Records provided:
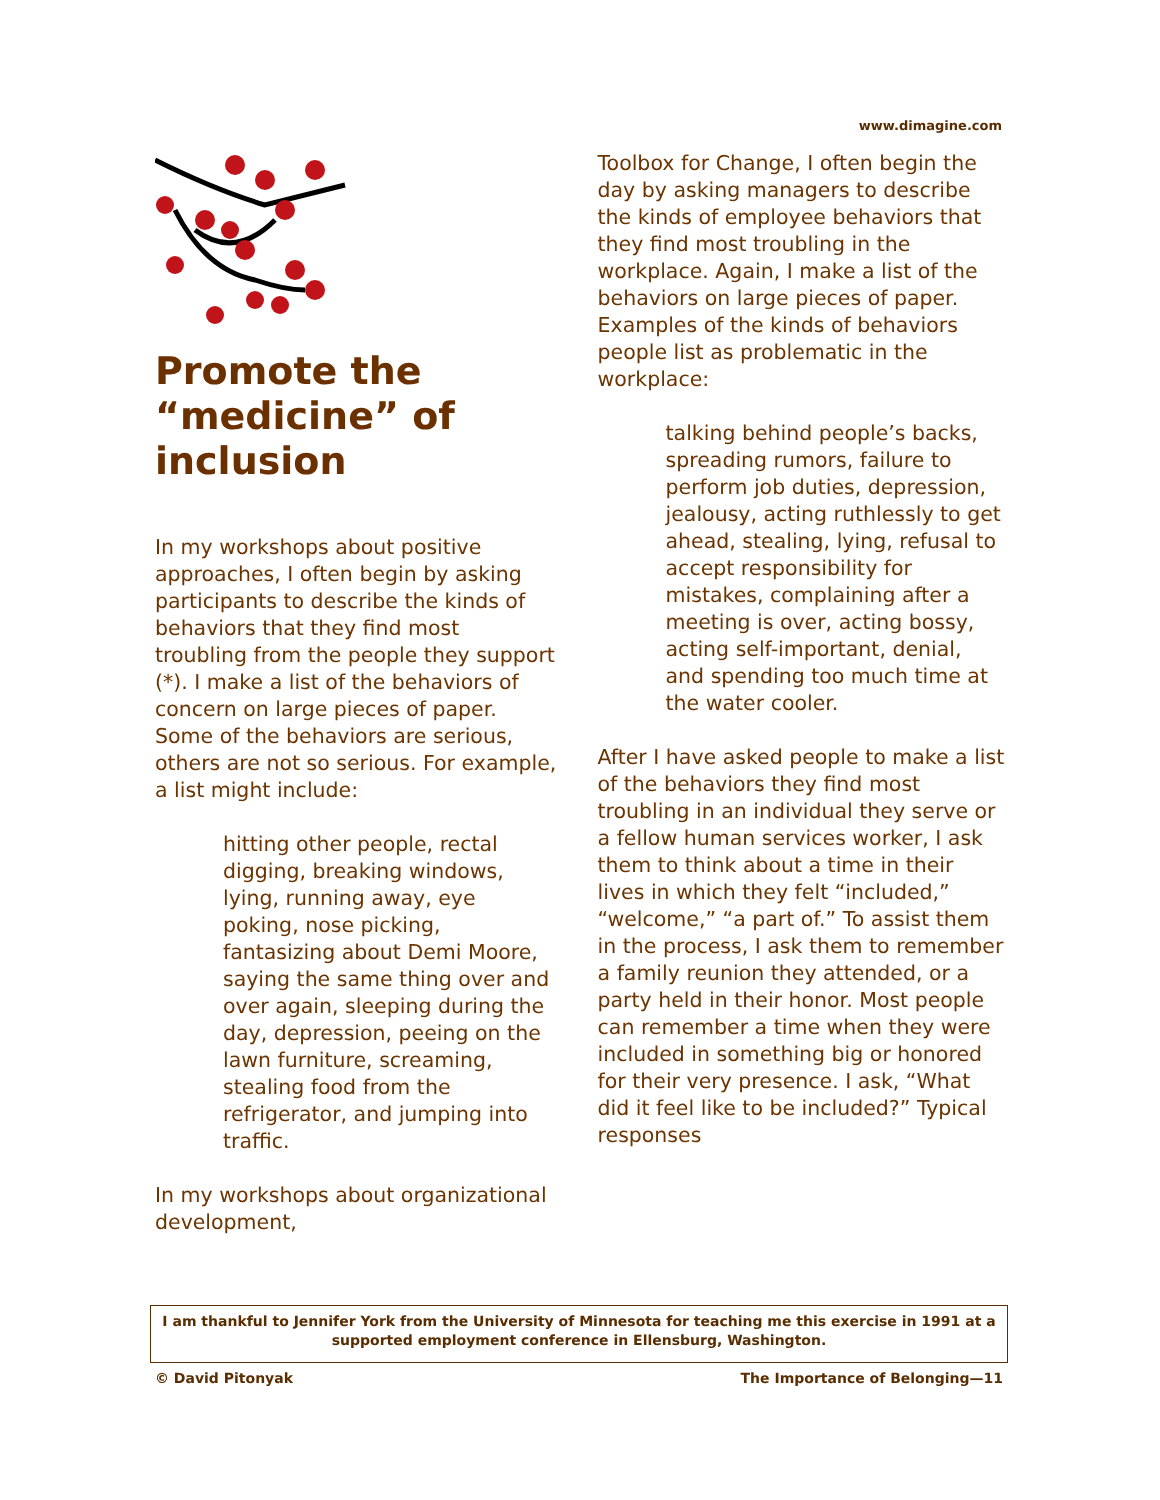www.dimagine.com
Promote the “medicine” of inclusion
In my workshops about positive approaches, I often begin by asking participants to describe the kinds of behaviors that they find most troubling from the people they support (*). I make a list of the behaviors of concern on large pieces of paper. Some of the behaviors are serious, others are not so serious. For example, a list might include:
hitting other people, rectal digging, breaking windows, lying, running away, eye poking, nose picking, fantasizing about Demi Moore, saying the same thing over and over again, sleeping during the day, depression, peeing on the lawn furniture, screaming, stealing food from the refrigerator, and jumping into traffic.
In my workshops about organizational development,
Toolbox for Change, I often begin the day by asking managers to describe the kinds of employee behaviors that they find most troubling in the workplace. Again, I make a list of the behaviors on large pieces of paper. Examples of the kinds of behaviors people list as problematic in the workplace:
talking behind people’s backs, spreading rumors, failure to perform job duties, depression, jealousy, acting ruthlessly to get ahead, stealing, lying, refusal to accept responsibility for mistakes, complaining after a meeting is over, acting bossy, acting self-important, denial, and spending too much time at the water cooler.
After I have asked people to make a list of the behaviors they find most troubling in an individual they serve or a fellow human services worker, I ask them to think about a time in their lives in which they felt “included,” “welcome,” “a part of.” To assist them in the process, I ask them to remember a family reunion they attended, or a party held in their honor. Most people can remember a time when they were included in something big or honored for their very presence. I ask, “What did it feel like to be included?” Typical responses
I am thankful to Jennifer York from the University of Minnesota for teaching me this exercise in 1991 at a supported employment conference in Ellensburg, Washington.
© David Pitonyak The Importance of Belonging—11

What is needed:
For the word "workshops", count the lines of the listing that hold it, and reply with the count by itself.

Answer box:
2